■ İstenenler:
1/ İne Akgün hakkındaki metne göre aşağıdaki soruları yanıtlayınız.
(a) İne Akgün hangi köyde dünyaya gelmiştir?
(b) İne Akgün kaç yaşındayken İzmir'e göç etmiştir?
(c) Necip hangi yılın hangi ayında tutuklanmıştır?
2/ İne Akgün hakkındaki metnin "Yaşamını mücadeleye adayan" sözleriyle başlayıp "kadınlara güç verdi." sözleriyle biten kısmını aynen yazınız.

■ Kaynak Metin:
::::::::::

Yaşamını mücadeleye adayan ve hep dik duran Barış Annesi İne Akgün, geçtiğimiz ay böbrek yetmezliğinden dolayı yaşamını yitirdi. İne Ana, duruşuyla mücadele arkadaşlarına ve kadınlara güç verdi. 

Zorlu hayata giriş

İne Akgün, 77 yıl önce Mardin’in Ömerli İlçesinin Fafê köyünde dünyaya geldi. 7 yaşındayken ailesiyle birlikte İzmir’e göç etti. Burada amcasının oğlu Necip ile evlendi. Kürt halkının özgürlüğü için mücadele eden birçokları gibi İne’nin eşi Necip de tutuklanarak cezaevine gönderildi. 1991 yılının Aralık ayında tutuklanan Necip o zamanın Devlet Güvenlik Mahkemelerinde (DGM) yargılandı. “O süreçte ablam çok zorluk yaşadı” diyen İne Ana’nın kardeşi Sevim Ökmen, “Sürekli eylem yapıyorduk, ailece destekliyorduk. Eşinin ailesinin evi de ordaydı ama onlardan ziyade biz destekliyorduk. Yokluk yaşıyordu. Eşinin güvencesi yoktu. Dikiş makinesi vardı yöresel elbiseler dikiyordu, el örmesi yelekler, patikler satarak sürdürdü hayatını” şeklinde anlattı.

::::::::::

■ Ham Veriler:
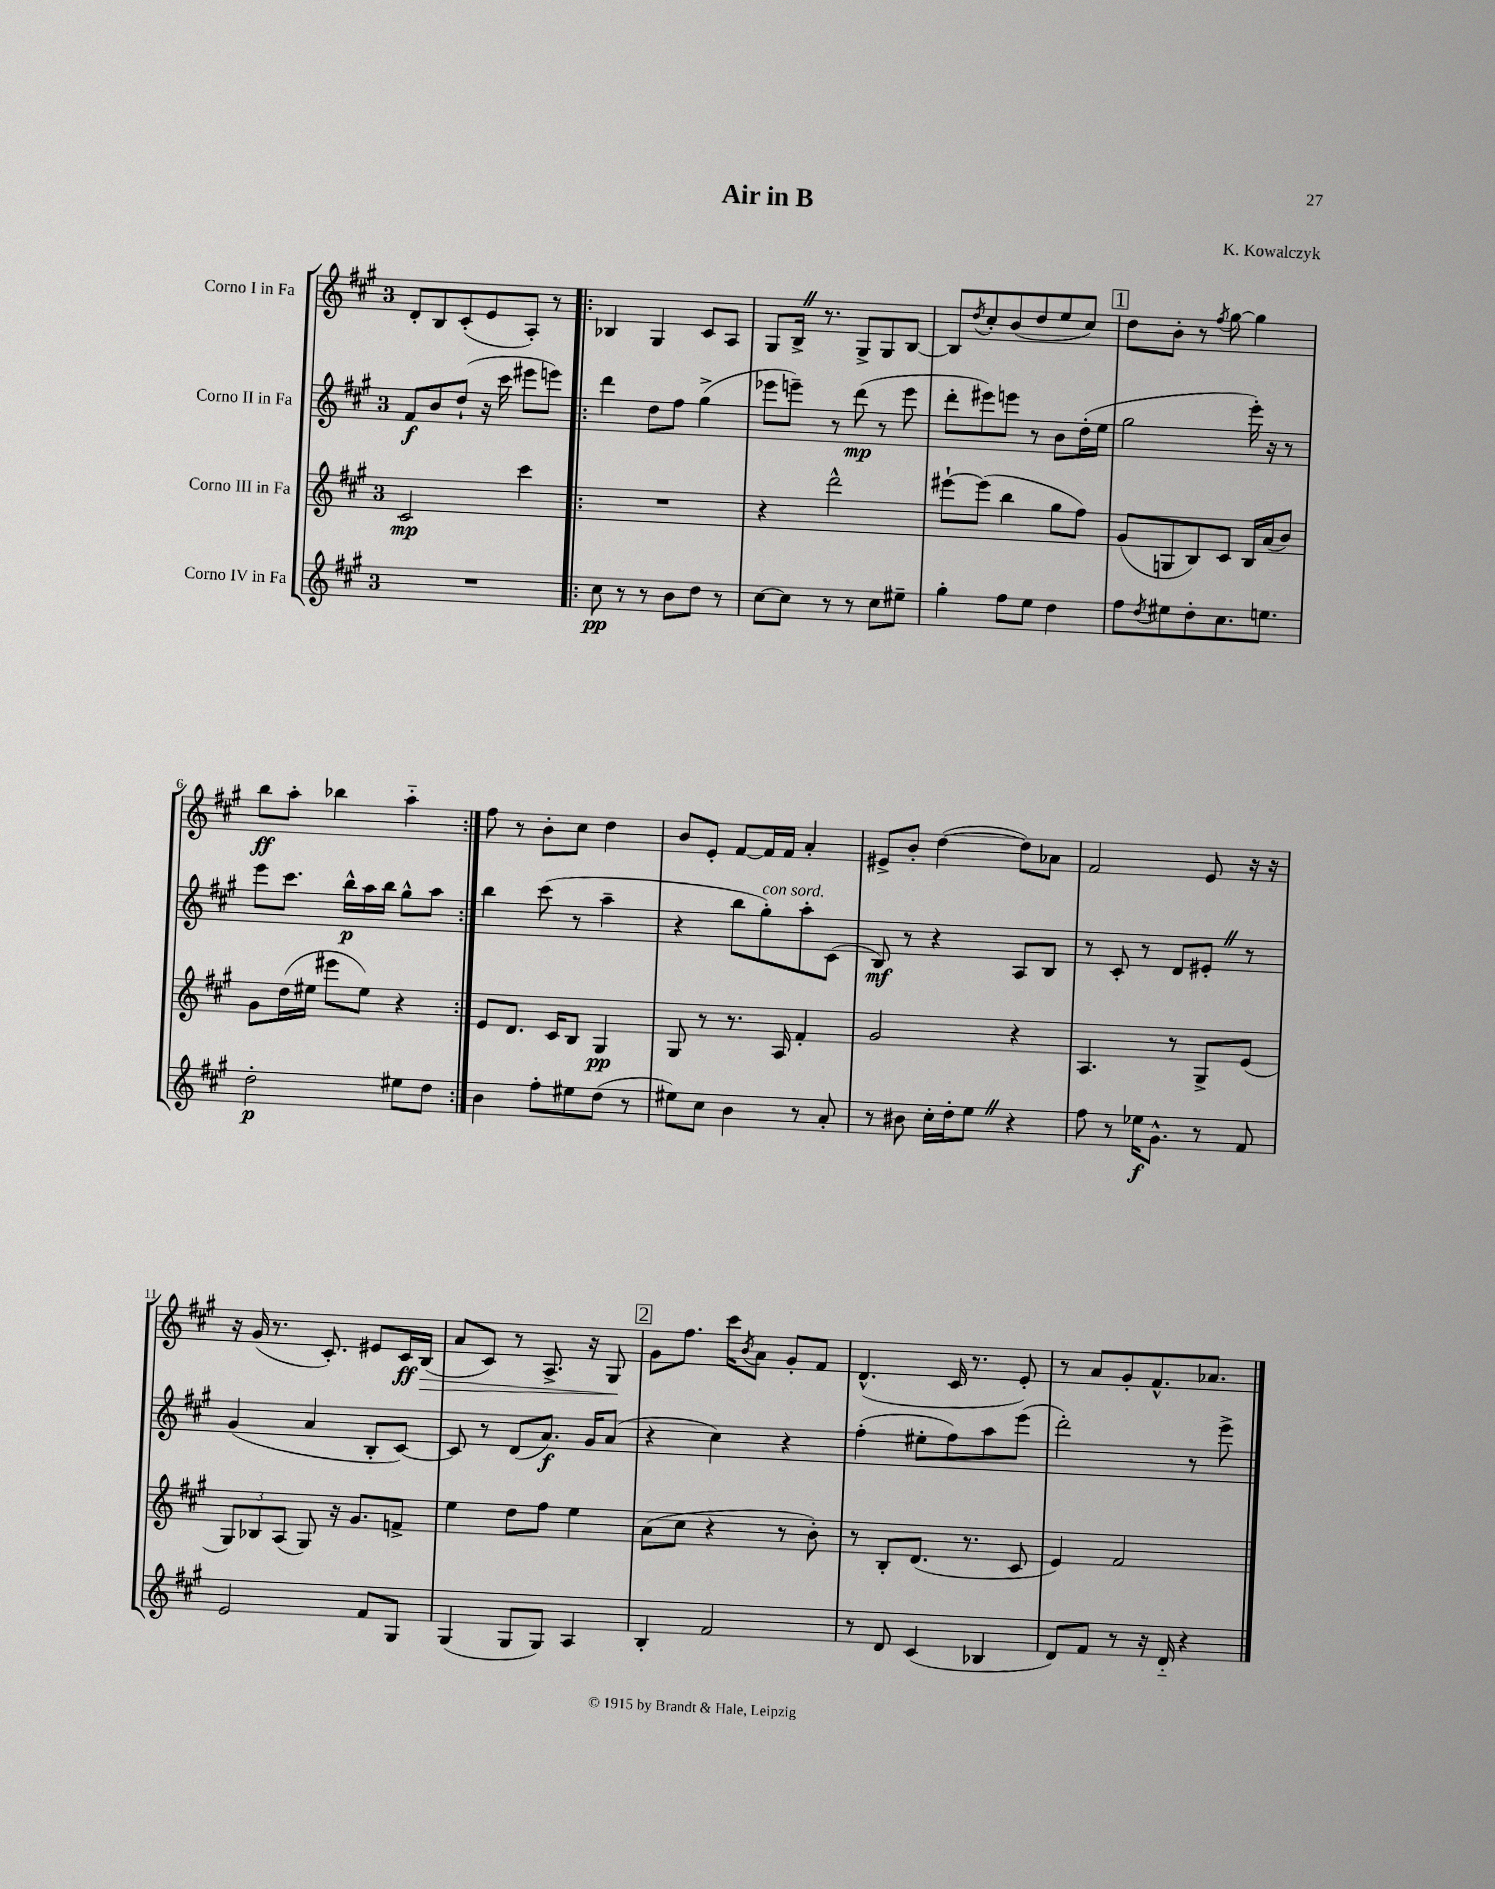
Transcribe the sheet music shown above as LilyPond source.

\header { title = "Air in B" composer = "K. Kowalczyk" }
<<
\new StaffGroup <<
\new Staff = "s0" \with { instrumentName = "Corno I in Fa" } {
    \clef treble \key a \major \once \override Staff.TimeSignature.style = #'single-digit \time 3/4
    d'8-. b8 cis'8-.( e'8 a8-.) r8 |
    \repeat volta 2 { bes4 gis4 cis'8 a8 |
    gis8 b16-> \once \override BreathingSign.text = \markup { \musicglyph "scripts.caesura.straight" } \breathe r8. gis8-> gis8 b8~ |
    b8 \acciaccatura { d''8 } cis''8-. b'8( d''8 e''8 cis''8) |
    \mark \markup { \box "1" } d''8 b'8-. r8 \acciaccatura { fis''8 } gis''8~ gis''4 |
    b''8\ff a''8-. bes''4 a''4-_ | }
    fis''8 r8 b'8-. cis''8 d''4 |
    b'8 e'8-. fis'8~ fis'16 fis'16 a'4-. |
    eis'8-> b'8-. d''4~( d''8) aes'8 |
    fis'2 e'8 r16 r16 |
    r16 gis'16( r8. cis'8.-.) eis'8 cis'16\ff b16\>( |
    a'8 cis'8) r8 a8.-> r16 gis8\! |
    \mark \markup { \box "2" } gis'8 fis''8. cis'''16 \acciaccatura { b'8 } a'8 gis'8-. fis'8 |
    d'4.-^( cis'16 r8. e'8-.) |
    r8 a'8 gis'8-. fis'8.-^ aes'8. \bar "|." |
}
\new Staff = "s1" \with { instrumentName = "Corno II in Fa" } {
    \clef treble \key a \major \once \override Staff.TimeSignature.style = #'single-digit \time 3/4
    fis'8\f b'8 d''8-!( r16 cis'''16 eis'''8 e'''8) |
    \repeat volta 2 { d'''4 d''8 fis''8 gis''4->( |
    ees'''8 e'''8--) r8 d'''8\mp( r8 e'''8 |
    d'''8-. eis'''8) e'''8 r8 b'8 d''16-.( e''16 |
    \mark \markup { \box "1" } gis''2 e'''16-.) r16 r8 |
    e'''8 cis'''8. b''16-^\p a''16 b''16 gis''8-^ a''8 | }
    b''4 cis'''8( r8 a''4-- |
    r4 b''8 gis''8-.^\markup { \italic "con sord." }) a''8-. cis'8( |
    b8\mf) r8 r4 a8 b8 |
    r8 cis'8-. r8 d'8 eis'8-. \once \override BreathingSign.text = \markup { \musicglyph "scripts.caesura.straight" } \breathe r8 |
    gis'4( a'4 b8-. cis'8~) |
    cis'8 r8 d'8( a'8.\f) gis'16 a'8( |
    \mark \markup { \box "2" } r4 cis''4) r4 |
    fis''4-.( eis''8-. fis''8) a''8 e'''8( |
    d'''2-.) r8 e'''8-> \bar "|." |
}
\new Staff = "s2" \with { instrumentName = "Corno III in Fa" } {
    \clef treble \key a \major \once \override Staff.TimeSignature.style = #'single-digit \time 3/4
    cis'2\mp cis'''4 |
    \repeat volta 2 { R2. |
    r4 d'''2-^ |
    eis'''8~-! eis'''8( b''4 gis''8 fis''8) |
    \mark \markup { \box "1" } gis'8( g8 b8) cis'8 b16 a'16( b'8) |
    gis'8 d''16( eis''16 eis'''8 eis''8) r4 | }
    e'8 d'8. cis'16 b8 gis4\pp |
    gis8 r8 r8. a16 fis'4-. |
    gis'2 r4 |
    a4. r8 gis8-> e'8( |
    \tuplet 3/2 { gis8) bes8 a8( } gis8) r16 gis'8. f'8-> |
    e''4 d''8 fis''8 e''4 |
    \mark \markup { \box "2" } a'8( cis''8 r4 r8 b'8-.) |
    r8 b8-. d'8.( r8. cis'8 |
    e'4) fis'2 \bar "|." |
}
\new Staff = "s3" \with { instrumentName = "Corno IV in Fa" } {
    \clef treble \key a \major \once \override Staff.TimeSignature.style = #'single-digit \time 3/4
    R2. |
    \repeat volta 2 { cis''8\pp r8 r8 b'8 d''8 r8 |
    cis''8~ cis''8 r8 r8 cis''8 eis''8-- |
    gis''4-. fis''8 e''8 d''4 |
    \mark \markup { \box "1" } fis''8 \acciaccatura { d''8 } eis''8 d''8-. cis''8. e''8. |
    d''2-.\p eis''8 d''8 | }
    b'4 fis''8-. eis''8 d''8( r8 |
    eis''8) cis''8 b'4 r8 a'8-. |
    r8 bis'8 cis''16-. d''16-. e''8 \once \override BreathingSign.text = \markup { \musicglyph "scripts.caesura.straight" } \breathe r4 |
    fis''8 r8 ees''16\f gis'8.-^ r8 fis'8 |
    e'2 fis'8 gis8 |
    gis4( gis8 gis8) a4 |
    \mark \markup { \box "2" } b4-. fis'2 |
    r8 d'8 cis'4( bes4 |
    d'8) fis'8 r8 r16 d'16-_ r4 \bar "|." |
}
>>
>>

::::::::::

■ Yanıtlar:
1/
(a) Mardin'in Ömerli İlçesindeki Fafê köyünde.
(b) 7 yaşındayken.
(c) 1991 yılının Aralık ayında.

2/
Yaşamını mücadeleye adayan ve hep dik duran Barış Annesi İne Akgün, geçtiğimiz ay böbrek yetmezliğinden dolayı yaşamını yitirdi. İne Ana, duruşuyla mücadele arkadaşlarına ve kadınlara güç verdi.